Die Behandlung des Baumes dauerte ungefähr vier Monate. In dieser Zeit kamen wir uns
immer näher und verliebten uns ineinander. Heute sind wir ein Ehepaar, haben zwei Kinder, ein
Mädchen von acht Jahren und einen Jungen von sechs Jahren. Und auch diese laufen immer wieder zu
unserem Baum, um dort zu spielen und sich zu verstecken. Meine Tante ist leider verstorben,
aber sie hat uns ihr Haus überschrieben, in dem ich die meiste Zeit meiner Jugend verbracht
hatte. Heute ist mir auch schmerzlich klar, dass sie damals nicht miesepetrig, sondern krank
war und Schmerzen hatte. Aber als Kind oder Jugendliche wusste ich es nicht. Leider.

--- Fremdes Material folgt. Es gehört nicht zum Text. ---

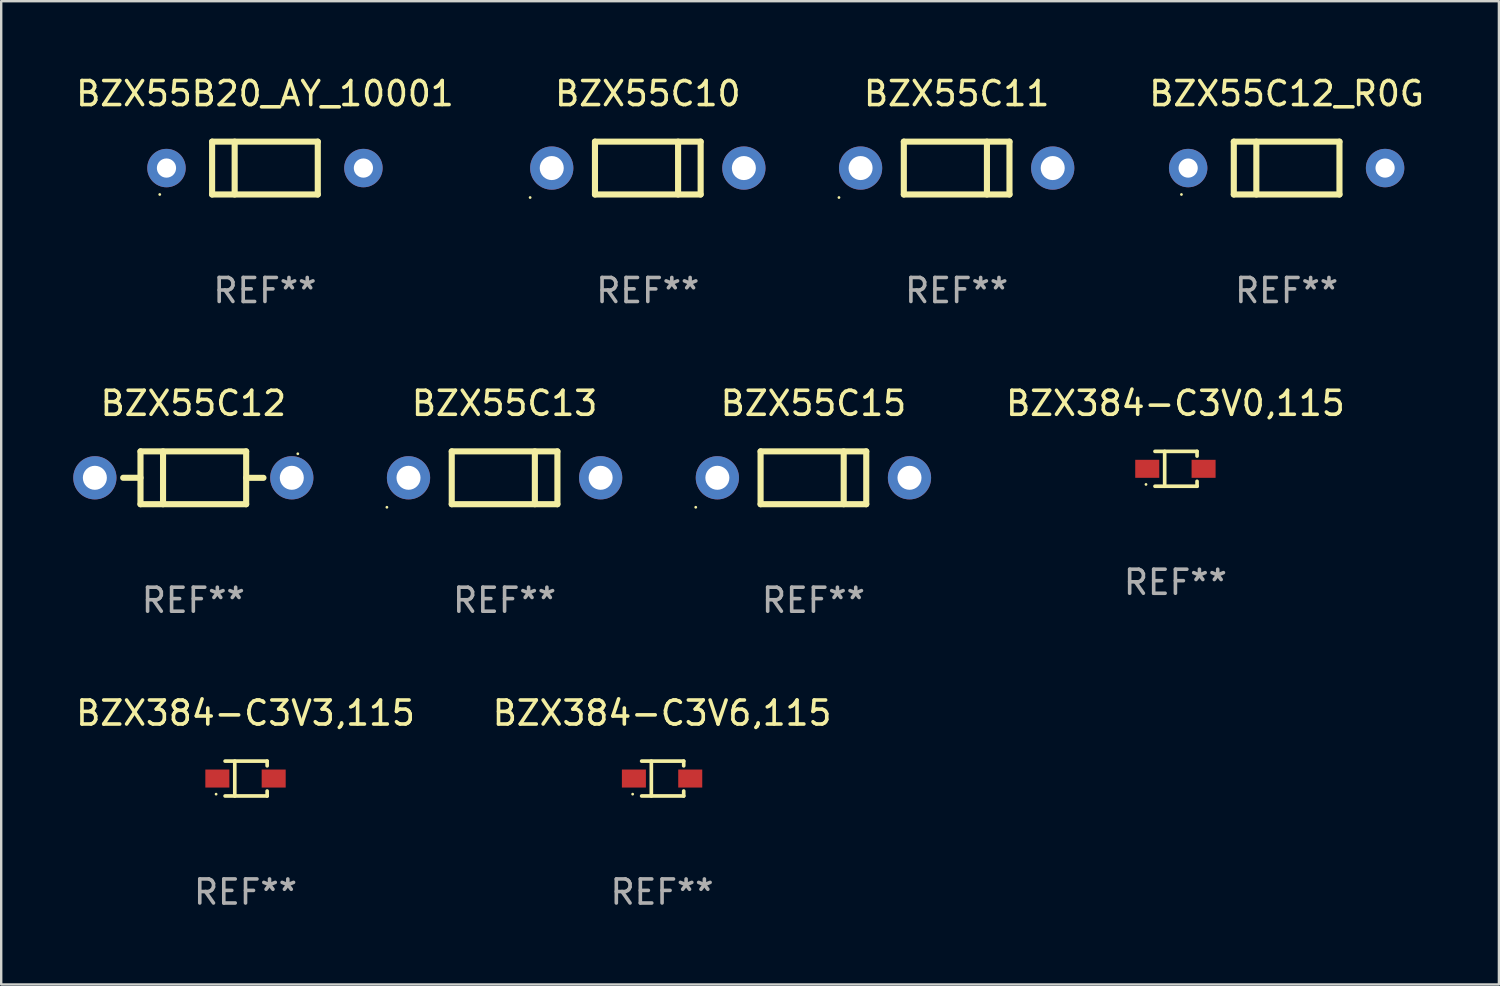
<source format=kicad_pcb>
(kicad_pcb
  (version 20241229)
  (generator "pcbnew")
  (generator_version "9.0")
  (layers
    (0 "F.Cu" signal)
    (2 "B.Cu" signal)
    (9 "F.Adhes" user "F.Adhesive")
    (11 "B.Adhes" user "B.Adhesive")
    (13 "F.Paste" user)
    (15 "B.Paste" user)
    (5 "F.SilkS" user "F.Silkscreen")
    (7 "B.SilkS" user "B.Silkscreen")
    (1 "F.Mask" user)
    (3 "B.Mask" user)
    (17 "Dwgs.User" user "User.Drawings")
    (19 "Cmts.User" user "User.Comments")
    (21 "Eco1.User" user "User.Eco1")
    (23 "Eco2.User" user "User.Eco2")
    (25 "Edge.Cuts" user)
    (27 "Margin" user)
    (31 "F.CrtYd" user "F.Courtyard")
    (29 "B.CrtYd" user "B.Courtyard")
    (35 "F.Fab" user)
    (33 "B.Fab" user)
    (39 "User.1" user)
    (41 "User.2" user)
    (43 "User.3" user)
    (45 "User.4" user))
  (footprint "BZX55C13"
    (layer "F.Cu")
    (at 17.96 16.845)
    (property "Reference" "BZX55C13" (at 0 -3.1 0) (layer "F.SilkS") (effects (font (size 1 1) (thickness 0.15))))
    (attr through_hole)
    (fp_line (start -2.2 1.1) (end -2.2 -1.1) (stroke (width 0.254) (type solid)) (layer "F.SilkS"))
    (fp_line (start 1.261 1.1) (end 1.261 -1.1) (stroke (width 0.254) (type solid)) (layer "F.SilkS"))
    (fp_line (start 2.2 -1.1) (end -2.2 -1.1) (stroke (width 0.254) (type solid)) (layer "F.SilkS"))
    (fp_line (start 2.2 1.1) (end -2.2 1.1) (stroke (width 0.254) (type solid)) (layer "F.SilkS"))
    (fp_line (start 2.2 1.1) (end 2.2 -1.1) (stroke (width 0.254) (type solid)) (layer "F.SilkS"))
    (fp_circle (center -4.9 1.227) (end -4.87 1.227) (stroke (width 0.06) (type solid)) (fill no) (layer "F.SilkS"))
    (fp_text user "REF**" (at 0 5.1 0) (layer "F.Fab") (effects (font (size 1 1) (thickness 0.15))))
    (pad "1" thru_hole circle (at -4 0) (size 1.8 1.8) (drill 1) (layers "*.Cu" "*.Mask"))
    (pad "2" thru_hole circle (at 4 0) (size 1.8 1.8) (drill 1) (layers "*.Cu" "*.Mask")))
  (footprint "BZX55B20_AY_10001"
    (layer "F.Cu")
    (at 7.982 3.948)
    (property "Reference" "BZX55B20_AY_10001" (at 0 -3.1 0) (layer "F.SilkS") (effects (font (size 1 1) (thickness 0.15))))
    (attr through_hole)
    (fp_line (start -2.2 -1.1) (end -2.2 1.1) (stroke (width 0.254) (type solid)) (layer "F.SilkS"))
    (fp_line (start -2.2 -1.1) (end 2.2 -1.1) (stroke (width 0.254) (type solid)) (layer "F.SilkS"))
    (fp_line (start -2.2 1.1) (end 2.2 1.1) (stroke (width 0.254) (type solid)) (layer "F.SilkS"))
    (fp_line (start -1.261 -1.1) (end -1.261 1.1) (stroke (width 0.254) (type solid)) (layer "F.SilkS"))
    (fp_line (start 2.2 -1.1) (end 2.2 1.1) (stroke (width 0.254) (type solid)) (layer "F.SilkS"))
    (fp_circle (center -4.38 1.1) (end -4.35 1.1) (stroke (width 0.06) (type solid)) (fill no) (layer "F.SilkS"))
    (fp_text user "REF**" (at 0 5.1 0) (layer "F.Fab") (effects (font (size 1 1) (thickness 0.15))))
    (pad "1" thru_hole circle (at -4.1 0) (size 1.6 1.6) (drill 0.8) (layers "*.Cu" "*.Mask"))
    (pad "2" thru_hole circle (at 4.1 0) (size 1.6 1.6) (drill 0.8) (layers "*.Cu" "*.Mask")))
  (footprint "BZX384-C3V6,115"
    (layer "F.Cu")
    (at 24.518 29.368)
    (property "Reference" "BZX384-C3V6,115" (at 0 -2.726 0) (layer "F.SilkS") (effects (font (size 1 1) (thickness 0.15))))
    (attr through_hole)
    (fp_line (start -0.851 -0.726) (end 0.901 -0.726) (stroke (width 0.152) (type solid)) (layer "F.SilkS"))
    (fp_line (start -0.851 0.726) (end 0.901 0.726) (stroke (width 0.152) (type solid)) (layer "F.SilkS"))
    (fp_line (start -0.447 -0.726) (end -0.447 0.726) (stroke (width 0.152) (type solid)) (layer "F.SilkS"))
    (fp_line (start 0.901 -0.726) (end 0.901 -0.53) (stroke (width 0.152) (type solid)) (layer "F.SilkS"))
    (fp_line (start 0.901 0.726) (end 0.901 0.52) (stroke (width 0.152) (type solid)) (layer "F.SilkS"))
    (fp_circle (center -1.225 0.65) (end -1.195 0.65) (stroke (width 0.06) (type solid)) (fill no) (layer "F.SilkS"))
    (fp_text user "REF**" (at 0 4.726 0) (layer "F.Fab") (effects (font (size 1 1) (thickness 0.15))))
    (pad "1" smd rect (at -1.173 0) (size 1 0.75) (layers "F.Cu" "F.Mask" "F.Paste"))
    (pad "2" smd rect (at 1.173 0) (size 1 0.75) (layers "F.Cu" "F.Mask" "F.Paste")))
  (footprint "BZX55C12_R0G"
    (layer "F.Cu")
    (at 50.524 3.948)
    (property "Reference" "BZX55C12_R0G" (at 0 -3.1 0) (layer "F.SilkS") (effects (font (size 1 1) (thickness 0.15))))
    (attr through_hole)
    (fp_line (start -2.2 -1.1) (end -2.2 1.1) (stroke (width 0.254) (type solid)) (layer "F.SilkS"))
    (fp_line (start -2.2 -1.1) (end 2.2 -1.1) (stroke (width 0.254) (type solid)) (layer "F.SilkS"))
    (fp_line (start -2.2 1.1) (end 2.2 1.1) (stroke (width 0.254) (type solid)) (layer "F.SilkS"))
    (fp_line (start -1.261 -1.1) (end -1.261 1.1) (stroke (width 0.254) (type solid)) (layer "F.SilkS"))
    (fp_line (start 2.2 -1.1) (end 2.2 1.1) (stroke (width 0.254) (type solid)) (layer "F.SilkS"))
    (fp_circle (center -4.38 1.1) (end -4.35 1.1) (stroke (width 0.06) (type solid)) (fill no) (layer "F.SilkS"))
    (fp_text user "REF**" (at 0 5.1 0) (layer "F.Fab") (effects (font (size 1 1) (thickness 0.15))))
    (pad "1" thru_hole circle (at -4.1 0) (size 1.6 1.6) (drill 0.8) (layers "*.Cu" "*.Mask"))
    (pad "2" thru_hole circle (at 4.1 0) (size 1.6 1.6) (drill 0.8) (layers "*.Cu" "*.Mask")))
  (footprint "BZX55C11"
    (layer "F.Cu")
    (at 36.784 3.948)
    (property "Reference" "BZX55C11" (at 0 -3.1 0) (layer "F.SilkS") (effects (font (size 1 1) (thickness 0.15))))
    (attr through_hole)
    (fp_line (start -2.2 1.1) (end -2.2 -1.1) (stroke (width 0.254) (type solid)) (layer "F.SilkS"))
    (fp_line (start 1.261 1.1) (end 1.261 -1.1) (stroke (width 0.254) (type solid)) (layer "F.SilkS"))
    (fp_line (start 2.2 -1.1) (end -2.2 -1.1) (stroke (width 0.254) (type solid)) (layer "F.SilkS"))
    (fp_line (start 2.2 1.1) (end -2.2 1.1) (stroke (width 0.254) (type solid)) (layer "F.SilkS"))
    (fp_line (start 2.2 1.1) (end 2.2 -1.1) (stroke (width 0.254) (type solid)) (layer "F.SilkS"))
    (fp_circle (center -4.9 1.227) (end -4.87 1.227) (stroke (width 0.06) (type solid)) (fill no) (layer "F.SilkS"))
    (fp_text user "REF**" (at 0 5.1 0) (layer "F.Fab") (effects (font (size 1 1) (thickness 0.15))))
    (pad "1" thru_hole circle (at -4 0) (size 1.8 1.8) (drill 1) (layers "*.Cu" "*.Mask"))
    (pad "2" thru_hole circle (at 4 0) (size 1.8 1.8) (drill 1) (layers "*.Cu" "*.Mask")))
  (footprint "BZX55C15"
    (layer "F.Cu")
    (at 30.82 16.845)
    (property "Reference" "BZX55C15" (at 0 -3.1 0) (layer "F.SilkS") (effects (font (size 1 1) (thickness 0.15))))
    (attr through_hole)
    (fp_line (start -2.2 1.1) (end -2.2 -1.1) (stroke (width 0.254) (type solid)) (layer "F.SilkS"))
    (fp_line (start 1.261 1.1) (end 1.261 -1.1) (stroke (width 0.254) (type solid)) (layer "F.SilkS"))
    (fp_line (start 2.2 -1.1) (end -2.2 -1.1) (stroke (width 0.254) (type solid)) (layer "F.SilkS"))
    (fp_line (start 2.2 1.1) (end -2.2 1.1) (stroke (width 0.254) (type solid)) (layer "F.SilkS"))
    (fp_line (start 2.2 1.1) (end 2.2 -1.1) (stroke (width 0.254) (type solid)) (layer "F.SilkS"))
    (fp_circle (center -4.9 1.227) (end -4.87 1.227) (stroke (width 0.06) (type solid)) (fill no) (layer "F.SilkS"))
    (fp_text user "REF**" (at 0 5.1 0) (layer "F.Fab") (effects (font (size 1 1) (thickness 0.15))))
    (pad "1" thru_hole circle (at -4 0) (size 1.8 1.8) (drill 1) (layers "*.Cu" "*.Mask"))
    (pad "2" thru_hole circle (at 4 0) (size 1.8 1.8) (drill 1) (layers "*.Cu" "*.Mask")))
  (footprint "BZX384-C3V0,115"
    (layer "F.Cu")
    (at 45.893 16.471)
    (property "Reference" "BZX384-C3V0,115" (at 0 -2.726 0) (layer "F.SilkS") (effects (font (size 1 1) (thickness 0.15))))
    (attr through_hole)
    (fp_line (start -0.851 -0.726) (end 0.901 -0.726) (stroke (width 0.152) (type solid)) (layer "F.SilkS"))
    (fp_line (start -0.851 0.726) (end 0.901 0.726) (stroke (width 0.152) (type solid)) (layer "F.SilkS"))
    (fp_line (start -0.447 -0.726) (end -0.447 0.726) (stroke (width 0.152) (type solid)) (layer "F.SilkS"))
    (fp_line (start 0.901 -0.726) (end 0.901 -0.53) (stroke (width 0.152) (type solid)) (layer "F.SilkS"))
    (fp_line (start 0.901 0.726) (end 0.901 0.52) (stroke (width 0.152) (type solid)) (layer "F.SilkS"))
    (fp_circle (center -1.225 0.65) (end -1.195 0.65) (stroke (width 0.06) (type solid)) (fill no) (layer "F.SilkS"))
    (fp_text user "REF**" (at 0 4.726 0) (layer "F.Fab") (effects (font (size 1 1) (thickness 0.15))))
    (pad "1" smd rect (at -1.173 0) (size 1 0.75) (layers "F.Cu" "F.Mask" "F.Paste"))
    (pad "2" smd rect (at 1.173 0) (size 1 0.75) (layers "F.Cu" "F.Mask" "F.Paste")))
  (footprint "BZX384-C3V3,115"
    (layer "F.Cu")
    (at 7.173 29.368)
    (property "Reference" "BZX384-C3V3,115" (at 0 -2.726 0) (layer "F.SilkS") (effects (font (size 1 1) (thickness 0.15))))
    (attr through_hole)
    (fp_line (start -0.851 -0.726) (end 0.901 -0.726) (stroke (width 0.152) (type solid)) (layer "F.SilkS"))
    (fp_line (start -0.851 0.726) (end 0.901 0.726) (stroke (width 0.152) (type solid)) (layer "F.SilkS"))
    (fp_line (start -0.447 -0.726) (end -0.447 0.726) (stroke (width 0.152) (type solid)) (layer "F.SilkS"))
    (fp_line (start 0.901 -0.726) (end 0.901 -0.53) (stroke (width 0.152) (type solid)) (layer "F.SilkS"))
    (fp_line (start 0.901 0.726) (end 0.901 0.52) (stroke (width 0.152) (type solid)) (layer "F.SilkS"))
    (fp_circle (center -1.225 0.65) (end -1.195 0.65) (stroke (width 0.06) (type solid)) (fill no) (layer "F.SilkS"))
    (fp_text user "REF**" (at 0 4.726 0) (layer "F.Fab") (effects (font (size 1 1) (thickness 0.15))))
    (pad "1" smd rect (at -1.173 0) (size 1 0.75) (layers "F.Cu" "F.Mask" "F.Paste"))
    (pad "2" smd rect (at 1.173 0) (size 1 0.75) (layers "F.Cu" "F.Mask" "F.Paste")))
  (footprint "BZX55C10"
    (layer "F.Cu")
    (at 23.924 3.948)
    (property "Reference" "BZX55C10" (at 0 -3.1 0) (layer "F.SilkS") (effects (font (size 1 1) (thickness 0.15))))
    (attr through_hole)
    (fp_line (start -2.2 1.1) (end -2.2 -1.1) (stroke (width 0.254) (type solid)) (layer "F.SilkS"))
    (fp_line (start 1.261 1.1) (end 1.261 -1.1) (stroke (width 0.254) (type solid)) (layer "F.SilkS"))
    (fp_line (start 2.2 -1.1) (end -2.2 -1.1) (stroke (width 0.254) (type solid)) (layer "F.SilkS"))
    (fp_line (start 2.2 1.1) (end -2.2 1.1) (stroke (width 0.254) (type solid)) (layer "F.SilkS"))
    (fp_line (start 2.2 1.1) (end 2.2 -1.1) (stroke (width 0.254) (type solid)) (layer "F.SilkS"))
    (fp_circle (center -4.9 1.227) (end -4.87 1.227) (stroke (width 0.06) (type solid)) (fill no) (layer "F.SilkS"))
    (fp_text user "REF**" (at 0 5.1 0) (layer "F.Fab") (effects (font (size 1 1) (thickness 0.15))))
    (pad "1" thru_hole circle (at -4 0) (size 1.8 1.8) (drill 1) (layers "*.Cu" "*.Mask"))
    (pad "2" thru_hole circle (at 4 0) (size 1.8 1.8) (drill 1) (layers "*.Cu" "*.Mask")))
  (footprint "BZX55C12"
    (layer "F.Cu")
    (at 5 16.845)
    (property "Reference" "BZX55C12" (at 0 -3.1 0) (layer "F.SilkS") (effects (font (size 1 1) (thickness 0.15))))
    (attr through_hole)
    (fp_line (start -2.2 -1.1) (end -2.2 1.1) (stroke (width 0.254) (type solid)) (layer "F.SilkS"))
    (fp_line (start -2.2 -1.1) (end 2.2 -1.1) (stroke (width 0.254) (type solid)) (layer "F.SilkS"))
    (fp_line (start -2.2 -0.001) (end -2.921 -0.001) (stroke (width 0.254) (type solid)) (layer "F.SilkS"))
    (fp_line (start -2.2 1.1) (end 2.2 1.1) (stroke (width 0.254) (type solid)) (layer "F.SilkS"))
    (fp_line (start -1.261 -1.1) (end -1.261 1.1) (stroke (width 0.254) (type solid)) (layer "F.SilkS"))
    (fp_line (start 2.2 -1.1) (end 2.2 1.1) (stroke (width 0.254) (type solid)) (layer "F.SilkS"))
    (fp_line (start 2.2 0.001) (end 2.921 0.001) (stroke (width 0.254) (type solid)) (layer "F.SilkS"))
    (fp_circle (center 4.35 -1) (end 4.38 -1) (stroke (width 0.06) (type solid)) (fill no) (layer "F.SilkS"))
    (fp_text user "REF**" (at 0 5.1 0) (layer "F.Fab") (effects (font (size 1 1) (thickness 0.15))))
    (pad "1" thru_hole circle (at 4.1 0) (size 1.8 1.8) (drill 1) (layers "*.Cu" "*.Mask"))
    (pad "2" thru_hole circle (at -4.1 0) (size 1.8 1.8) (drill 1) (layers "*.Cu" "*.Mask")))
  (gr_rect
    (start -3 -3)
    (end 59.363 37.942)
    (stroke (width 0.1) (type default))
    (fill no)
    (layer "Edge.Cuts")))
</source>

Da höre ich, wie die Tür zur Stube aufgeht und eine Stimme sagt : „Aha das Lied, sicherlich
denkst du gerade an unseren Baum.“ Mein Mann hat seine Arme um mich gelegt und gibt
mir einen Kuss. Und ich muss daran denken, dass ich durch den Baum, heute unseren Baum,
meine große Liebe kennen gelernt habe.
Danke lieber Baum. So lange es möglich ist, wirst Du nicht im frühen Morgenrot sterben.